Your assignment
Each line below that contains the word "find" must be copied.

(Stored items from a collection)
------------------------

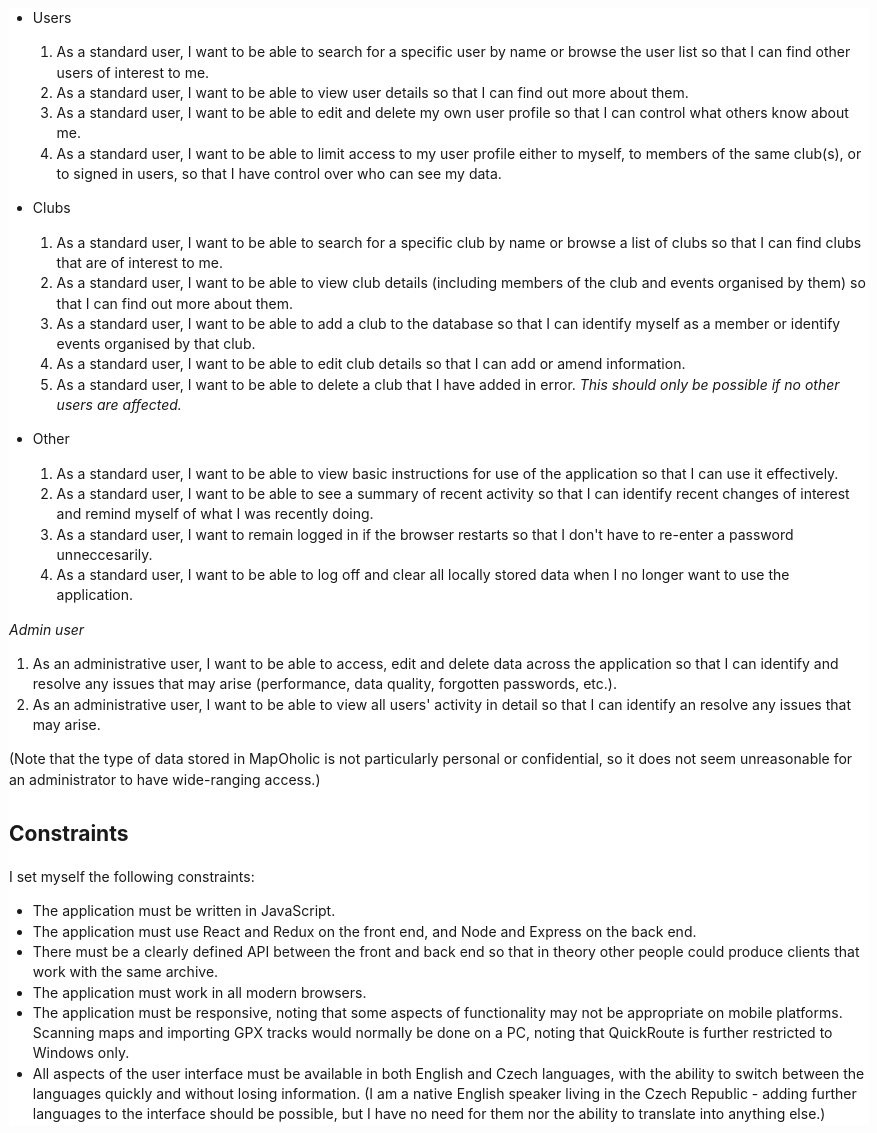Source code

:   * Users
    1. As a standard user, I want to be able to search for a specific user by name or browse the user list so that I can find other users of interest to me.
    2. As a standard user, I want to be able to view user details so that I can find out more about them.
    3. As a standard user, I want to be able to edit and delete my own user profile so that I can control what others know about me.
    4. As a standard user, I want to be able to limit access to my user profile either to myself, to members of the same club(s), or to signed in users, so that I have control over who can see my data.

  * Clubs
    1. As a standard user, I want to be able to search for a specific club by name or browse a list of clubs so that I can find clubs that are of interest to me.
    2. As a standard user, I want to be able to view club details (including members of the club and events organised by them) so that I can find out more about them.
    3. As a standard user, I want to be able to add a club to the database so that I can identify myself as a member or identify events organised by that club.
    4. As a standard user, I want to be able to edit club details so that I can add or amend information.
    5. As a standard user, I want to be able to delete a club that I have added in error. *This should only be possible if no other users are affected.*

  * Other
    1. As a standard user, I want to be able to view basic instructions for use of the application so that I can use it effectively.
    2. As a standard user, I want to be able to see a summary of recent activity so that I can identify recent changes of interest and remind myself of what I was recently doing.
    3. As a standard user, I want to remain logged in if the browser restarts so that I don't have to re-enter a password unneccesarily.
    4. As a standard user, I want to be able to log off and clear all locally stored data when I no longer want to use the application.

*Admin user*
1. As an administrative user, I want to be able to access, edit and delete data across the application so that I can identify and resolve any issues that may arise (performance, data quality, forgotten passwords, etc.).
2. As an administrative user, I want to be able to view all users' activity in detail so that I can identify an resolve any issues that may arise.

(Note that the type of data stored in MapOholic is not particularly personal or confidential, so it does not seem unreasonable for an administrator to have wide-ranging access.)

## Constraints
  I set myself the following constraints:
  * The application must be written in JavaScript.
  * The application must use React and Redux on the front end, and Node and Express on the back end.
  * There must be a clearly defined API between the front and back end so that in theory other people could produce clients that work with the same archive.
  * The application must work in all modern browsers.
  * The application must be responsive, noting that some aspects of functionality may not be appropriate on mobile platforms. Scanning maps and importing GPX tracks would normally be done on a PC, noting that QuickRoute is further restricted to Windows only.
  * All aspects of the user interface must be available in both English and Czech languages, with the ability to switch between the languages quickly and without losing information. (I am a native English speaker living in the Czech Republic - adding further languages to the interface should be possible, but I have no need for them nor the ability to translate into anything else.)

------------------------

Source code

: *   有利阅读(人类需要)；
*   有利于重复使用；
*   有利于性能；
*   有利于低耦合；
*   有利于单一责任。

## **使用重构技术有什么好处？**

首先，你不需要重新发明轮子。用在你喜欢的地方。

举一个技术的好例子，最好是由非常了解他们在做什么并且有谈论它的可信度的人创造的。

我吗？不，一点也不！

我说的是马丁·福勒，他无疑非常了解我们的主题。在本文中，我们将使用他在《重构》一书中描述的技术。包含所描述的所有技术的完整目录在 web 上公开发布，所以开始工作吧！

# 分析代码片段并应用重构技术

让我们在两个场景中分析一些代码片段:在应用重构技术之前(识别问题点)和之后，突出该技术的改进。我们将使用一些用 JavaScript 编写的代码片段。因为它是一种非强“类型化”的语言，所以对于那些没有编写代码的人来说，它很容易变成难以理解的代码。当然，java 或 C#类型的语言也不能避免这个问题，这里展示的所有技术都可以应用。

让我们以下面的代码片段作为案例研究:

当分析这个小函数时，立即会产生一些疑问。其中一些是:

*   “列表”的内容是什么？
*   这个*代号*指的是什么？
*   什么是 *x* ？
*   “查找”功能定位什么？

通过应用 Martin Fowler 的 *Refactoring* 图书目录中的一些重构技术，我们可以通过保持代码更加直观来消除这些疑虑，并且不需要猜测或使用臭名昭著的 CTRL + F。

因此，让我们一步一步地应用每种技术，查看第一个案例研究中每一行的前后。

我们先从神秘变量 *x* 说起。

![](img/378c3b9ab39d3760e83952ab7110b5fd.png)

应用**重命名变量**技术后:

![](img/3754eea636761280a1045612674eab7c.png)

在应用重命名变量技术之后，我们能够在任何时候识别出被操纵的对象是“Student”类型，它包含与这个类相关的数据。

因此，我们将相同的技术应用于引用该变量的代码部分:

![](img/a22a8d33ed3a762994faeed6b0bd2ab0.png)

------------------------

Answer section
    1. As a standard user, I want to be able to search for a specific user by name or browse the user list so that I can find other users of interest to me.
    2. As a standard user, I want to be able to view user details so that I can find out more about them.
    1. As a standard user, I want to be able to search for a specific club by name or browse a list of clubs so that I can find clubs that are of interest to me.
    2. As a standard user, I want to be able to view club details (including members of the club and events organised by them) so that I can find out more about them.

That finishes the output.